Problem to work on
Nothing but the lines below between the line holding "Comment lines can" and the line holding "default title will be displayed.", inclusive, should appear in the answer, each set down exactly.

Stored data

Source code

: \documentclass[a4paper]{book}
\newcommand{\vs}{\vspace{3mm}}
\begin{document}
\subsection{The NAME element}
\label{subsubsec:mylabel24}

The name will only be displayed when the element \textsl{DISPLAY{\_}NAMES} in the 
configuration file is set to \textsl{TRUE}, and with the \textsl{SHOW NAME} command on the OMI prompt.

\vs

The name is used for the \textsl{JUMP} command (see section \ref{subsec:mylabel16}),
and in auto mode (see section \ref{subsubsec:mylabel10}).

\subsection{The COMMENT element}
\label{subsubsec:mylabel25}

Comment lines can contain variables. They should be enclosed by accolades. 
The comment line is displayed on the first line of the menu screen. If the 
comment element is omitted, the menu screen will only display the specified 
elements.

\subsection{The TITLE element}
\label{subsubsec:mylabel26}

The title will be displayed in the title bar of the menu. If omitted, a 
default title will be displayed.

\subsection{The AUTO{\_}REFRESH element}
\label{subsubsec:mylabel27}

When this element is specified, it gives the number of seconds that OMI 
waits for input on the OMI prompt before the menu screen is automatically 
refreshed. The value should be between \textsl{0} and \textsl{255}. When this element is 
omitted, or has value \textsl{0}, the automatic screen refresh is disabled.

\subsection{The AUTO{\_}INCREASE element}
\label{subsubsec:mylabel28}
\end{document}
...
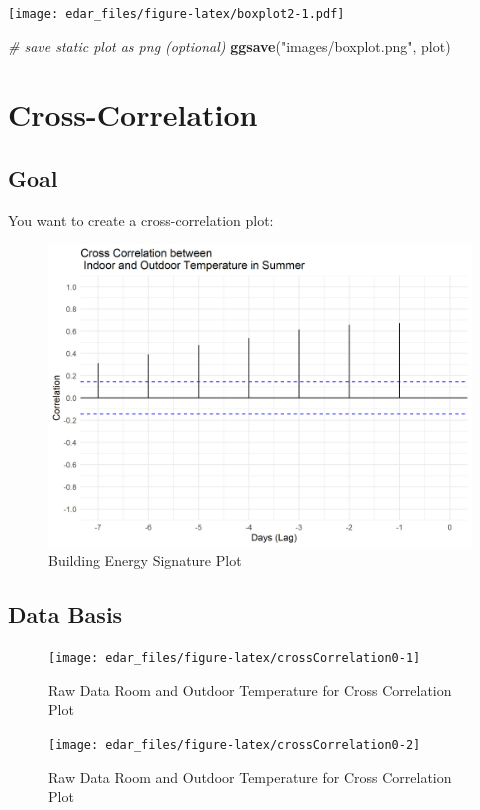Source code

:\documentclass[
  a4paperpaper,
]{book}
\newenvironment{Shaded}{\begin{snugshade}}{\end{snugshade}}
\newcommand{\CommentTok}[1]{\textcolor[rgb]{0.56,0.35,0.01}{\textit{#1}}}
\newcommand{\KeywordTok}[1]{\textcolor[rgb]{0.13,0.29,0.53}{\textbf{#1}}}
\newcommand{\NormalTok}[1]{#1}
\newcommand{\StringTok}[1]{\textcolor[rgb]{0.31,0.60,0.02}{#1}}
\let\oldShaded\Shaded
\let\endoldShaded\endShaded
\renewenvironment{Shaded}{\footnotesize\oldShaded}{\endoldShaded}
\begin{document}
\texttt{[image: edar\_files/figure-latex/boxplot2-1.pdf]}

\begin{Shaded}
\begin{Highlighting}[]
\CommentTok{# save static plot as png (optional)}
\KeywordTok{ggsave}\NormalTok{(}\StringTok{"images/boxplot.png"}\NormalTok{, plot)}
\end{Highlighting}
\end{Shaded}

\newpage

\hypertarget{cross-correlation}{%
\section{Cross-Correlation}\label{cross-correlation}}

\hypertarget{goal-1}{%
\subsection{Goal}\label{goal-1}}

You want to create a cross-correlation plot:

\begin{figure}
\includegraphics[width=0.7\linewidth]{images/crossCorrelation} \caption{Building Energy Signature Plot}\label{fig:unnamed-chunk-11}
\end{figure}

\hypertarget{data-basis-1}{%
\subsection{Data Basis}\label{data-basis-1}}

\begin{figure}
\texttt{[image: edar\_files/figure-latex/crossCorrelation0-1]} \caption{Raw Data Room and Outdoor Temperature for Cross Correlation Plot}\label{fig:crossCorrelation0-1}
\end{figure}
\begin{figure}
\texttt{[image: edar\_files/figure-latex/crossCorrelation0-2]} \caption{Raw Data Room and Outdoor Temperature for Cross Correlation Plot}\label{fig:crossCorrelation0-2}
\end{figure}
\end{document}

Response to this task
Comment lines can contain variables. They should be enclosed by accolades. 
The comment line is displayed on the first line of the menu screen. If the 
comment element is omitted, the menu screen will only display the specified 
elements.

\subsection{The TITLE element}
\label{subsubsec:mylabel26}

The title will be displayed in the title bar of the menu. If omitted, a 
default title will be displayed.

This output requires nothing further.